__Task item__. Filter the entries, keeping every line with the string "pixels".

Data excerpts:
◇ ◇ ◇ ◇ ◇
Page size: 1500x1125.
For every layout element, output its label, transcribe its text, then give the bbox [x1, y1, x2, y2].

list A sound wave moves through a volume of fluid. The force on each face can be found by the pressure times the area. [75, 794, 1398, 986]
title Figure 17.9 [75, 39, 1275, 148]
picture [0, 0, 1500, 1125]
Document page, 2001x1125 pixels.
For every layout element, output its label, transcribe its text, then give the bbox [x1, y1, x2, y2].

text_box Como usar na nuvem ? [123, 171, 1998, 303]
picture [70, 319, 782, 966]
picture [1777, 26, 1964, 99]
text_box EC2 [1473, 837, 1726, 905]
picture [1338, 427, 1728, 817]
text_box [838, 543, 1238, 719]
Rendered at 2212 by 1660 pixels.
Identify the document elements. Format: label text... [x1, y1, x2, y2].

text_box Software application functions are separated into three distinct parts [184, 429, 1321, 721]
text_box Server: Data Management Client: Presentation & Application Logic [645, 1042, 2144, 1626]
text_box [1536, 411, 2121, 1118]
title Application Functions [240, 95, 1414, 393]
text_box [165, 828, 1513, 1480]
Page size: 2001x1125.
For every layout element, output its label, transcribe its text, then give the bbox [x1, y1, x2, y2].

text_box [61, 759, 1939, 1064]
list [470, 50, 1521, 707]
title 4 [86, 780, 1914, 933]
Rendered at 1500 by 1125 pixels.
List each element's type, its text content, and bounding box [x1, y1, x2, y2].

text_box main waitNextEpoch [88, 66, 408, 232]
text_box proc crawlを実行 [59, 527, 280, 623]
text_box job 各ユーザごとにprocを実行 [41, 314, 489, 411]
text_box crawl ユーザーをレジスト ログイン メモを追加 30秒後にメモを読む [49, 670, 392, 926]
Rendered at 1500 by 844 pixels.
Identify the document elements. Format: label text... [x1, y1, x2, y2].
◇ ◇ ◇ ◇ ◇
__Answer section__.
Document page, 2001x1125 pixels.
Rendered at 2212 by 1660 pixels.
Rendered at 1500 by 1125 pixels.
Rendered at 1500 by 844 pixels.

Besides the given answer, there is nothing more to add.